Please show each line in the data below that contains the string "entre". Treat uppercase and lowercase as different.

Transcribed page text

%%

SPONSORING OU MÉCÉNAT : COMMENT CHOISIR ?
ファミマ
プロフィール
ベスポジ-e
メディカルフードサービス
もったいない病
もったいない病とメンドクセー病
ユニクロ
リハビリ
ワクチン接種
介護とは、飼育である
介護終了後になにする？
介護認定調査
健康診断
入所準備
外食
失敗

%%
%%

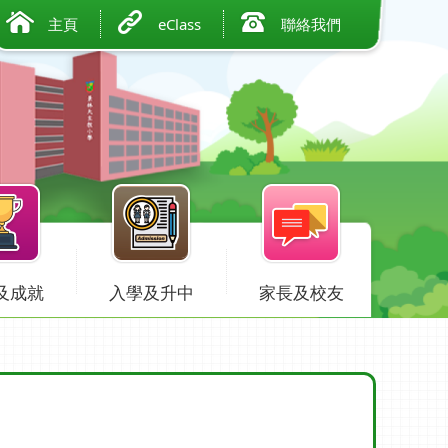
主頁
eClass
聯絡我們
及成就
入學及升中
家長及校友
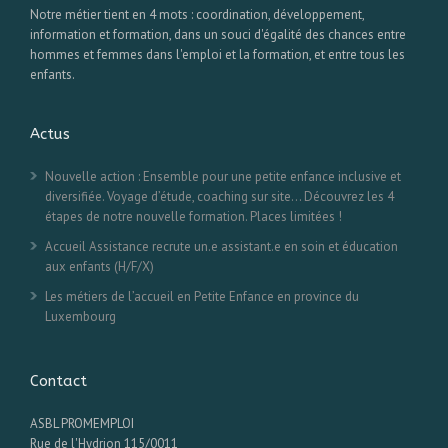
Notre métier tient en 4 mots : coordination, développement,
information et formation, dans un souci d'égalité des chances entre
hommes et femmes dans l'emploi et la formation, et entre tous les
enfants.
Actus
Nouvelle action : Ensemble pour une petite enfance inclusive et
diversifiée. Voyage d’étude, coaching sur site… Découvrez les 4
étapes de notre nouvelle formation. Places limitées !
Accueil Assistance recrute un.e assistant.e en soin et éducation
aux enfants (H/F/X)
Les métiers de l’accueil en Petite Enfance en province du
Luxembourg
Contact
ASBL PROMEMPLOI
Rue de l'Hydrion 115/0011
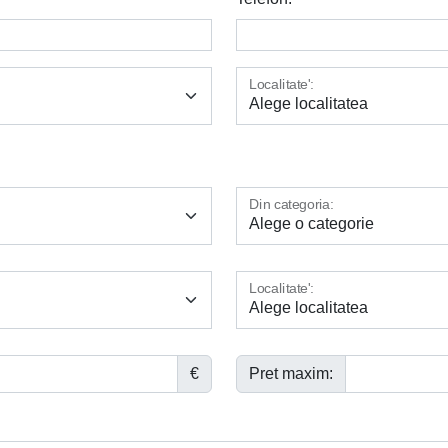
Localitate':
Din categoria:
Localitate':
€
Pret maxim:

%%
%%

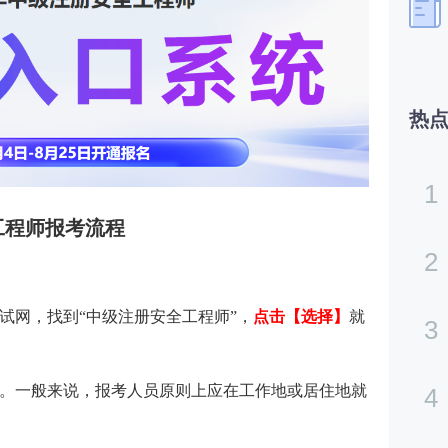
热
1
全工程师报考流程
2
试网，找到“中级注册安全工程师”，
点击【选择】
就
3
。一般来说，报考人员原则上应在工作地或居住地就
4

%%

Solution:
information et formation, dans un souci d'égalité des chances entre
hommes et femmes dans l'emploi et la formation, et entre tous les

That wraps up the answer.